In a surprising admission, the Zimbabwean government has expressed regret over its recent decision to increase the Intermediated Money Transfer Tax (IMTT) on US dollar transactions to 2%. This move, aimed initially at harmonizing the tax rate across different currencies, including the new digital tokens and the local ZiG, is now seen as a potential barrier to financial inclusion and digital economic engagement.
During a parliamentary session this week, Deputy Minister of Finance, Economic Development and Investment Promotion, Kudakwashe Mnangagwa, acknowledged the government’s concerns that the increased tax rate might discourage Zimbabweans from engaging in electronic transactions. The decision, he noted, was part of a broader “social and economic experiment” to gauge the reaction from the public and the business community, suggesting that the policy could be revisited based on the impact observed.
Previously, US dollar transactions were taxed at a rate of 1%, while transactions in local currency attracted a 2% tax. The recent statutory instrument issued by the Finance Minister sought to equalize the IMTT across all transactions, regardless of currency, to streamline tax administration and potentially increase revenue. However, this policy shift appears to have unintended consequences for the government’s broader goals of promoting electronic transactions and broader financial inclusiveness.
The hike in IMTT has sparked a backlash not only among the general populace but also within the legislative framework. Citizens Coalition for Change MP Corban Madzivanyika questioned the wisdom of increasing the tax rate at a time when the government is pushing for greater use of the banking sector and electronic payments to enhance financial inclusion.
Madzivanyika also highlighted the disproportionate impact of the tax on transactions involving large sums, which could further dissuade the adoption of the government-backed ZiG currency. He proposed a reduction in the IMTT rate for ZiG transactions to make it more appealing and support the currency’s uptake.
In response to these concerns, Deputy Minister Mnangagwa reiterated the government’s current priority on revenue collection but indicated openness to adjusting the policy.
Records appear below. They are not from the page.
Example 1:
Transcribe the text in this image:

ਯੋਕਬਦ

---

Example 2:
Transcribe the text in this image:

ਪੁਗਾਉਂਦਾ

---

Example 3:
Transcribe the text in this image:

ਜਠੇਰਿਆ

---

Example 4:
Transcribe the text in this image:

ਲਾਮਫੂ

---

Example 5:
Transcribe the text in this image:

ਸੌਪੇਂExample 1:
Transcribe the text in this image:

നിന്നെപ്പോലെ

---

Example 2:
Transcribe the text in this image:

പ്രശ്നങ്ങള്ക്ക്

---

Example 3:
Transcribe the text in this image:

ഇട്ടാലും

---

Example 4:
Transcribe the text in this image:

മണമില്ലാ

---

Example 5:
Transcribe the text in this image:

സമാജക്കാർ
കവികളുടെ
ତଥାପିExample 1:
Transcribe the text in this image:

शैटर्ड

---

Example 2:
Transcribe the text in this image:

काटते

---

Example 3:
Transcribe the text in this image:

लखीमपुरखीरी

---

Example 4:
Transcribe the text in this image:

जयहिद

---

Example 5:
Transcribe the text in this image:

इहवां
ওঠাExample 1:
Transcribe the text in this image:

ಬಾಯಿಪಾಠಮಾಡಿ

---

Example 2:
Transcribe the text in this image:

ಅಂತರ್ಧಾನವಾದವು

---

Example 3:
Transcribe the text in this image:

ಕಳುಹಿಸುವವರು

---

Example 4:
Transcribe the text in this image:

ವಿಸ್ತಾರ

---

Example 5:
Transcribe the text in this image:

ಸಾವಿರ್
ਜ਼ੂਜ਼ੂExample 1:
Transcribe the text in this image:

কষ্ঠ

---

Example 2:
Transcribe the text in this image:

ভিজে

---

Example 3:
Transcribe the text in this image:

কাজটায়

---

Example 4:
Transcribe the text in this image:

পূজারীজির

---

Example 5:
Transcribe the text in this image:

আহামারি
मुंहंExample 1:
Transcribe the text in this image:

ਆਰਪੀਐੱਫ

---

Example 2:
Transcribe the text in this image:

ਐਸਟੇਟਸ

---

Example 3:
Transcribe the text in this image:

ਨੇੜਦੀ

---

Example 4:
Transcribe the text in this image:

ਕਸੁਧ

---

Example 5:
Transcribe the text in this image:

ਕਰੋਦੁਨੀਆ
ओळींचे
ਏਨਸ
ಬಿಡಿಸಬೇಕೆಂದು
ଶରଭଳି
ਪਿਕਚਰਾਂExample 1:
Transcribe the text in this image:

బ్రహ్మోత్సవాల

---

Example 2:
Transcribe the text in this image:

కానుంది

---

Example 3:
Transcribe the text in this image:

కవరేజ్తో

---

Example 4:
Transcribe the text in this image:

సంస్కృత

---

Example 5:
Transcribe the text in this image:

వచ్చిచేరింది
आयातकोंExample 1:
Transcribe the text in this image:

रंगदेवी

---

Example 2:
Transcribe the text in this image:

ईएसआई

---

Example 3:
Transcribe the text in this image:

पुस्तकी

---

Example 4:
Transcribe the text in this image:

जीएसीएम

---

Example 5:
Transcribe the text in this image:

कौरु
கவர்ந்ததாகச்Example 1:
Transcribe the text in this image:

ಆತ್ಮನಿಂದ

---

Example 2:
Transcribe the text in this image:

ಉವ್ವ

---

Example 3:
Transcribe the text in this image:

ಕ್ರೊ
He emphasized the government’s intent to closely monitor the situation and potentially review the tax rate if it proves to be a significant barrier to financial inclusion or electronic transaction adoption.
The business community has also voiced its apprehension regarding the IMTT increase. Industry leaders argue that the tax adds a significant burden on top of an already heavy tax load, impacting operational costs and economic viability. These concerns are particularly pressing in Zimbabwe’s challenging economic environment, where businesses are navigating multiple financial pressures.
The Zimbabwean government’s decision to increase the IMTT on US dollar transactions reflects a delicate balancing act between revenue generation and economic stimulation. While the move aims to streamline tax rates across different currencies and capture more revenue from electronic transactions, it also risks hindering the very financial inclusivity it seeks to promote. The government’s acknowledgment of potential backfire and openness to revisiting the tax policy underscores the complexities involved in fiscal management and economic strategy in a digitally evolving marketplace. As Zimbabwe continues to navigate these challenges, the outcomes of this tax experiment will likely influence future policies in significant ways, impacting not just governmental revenue but also the economic behaviors of businesses and individuals across the nation.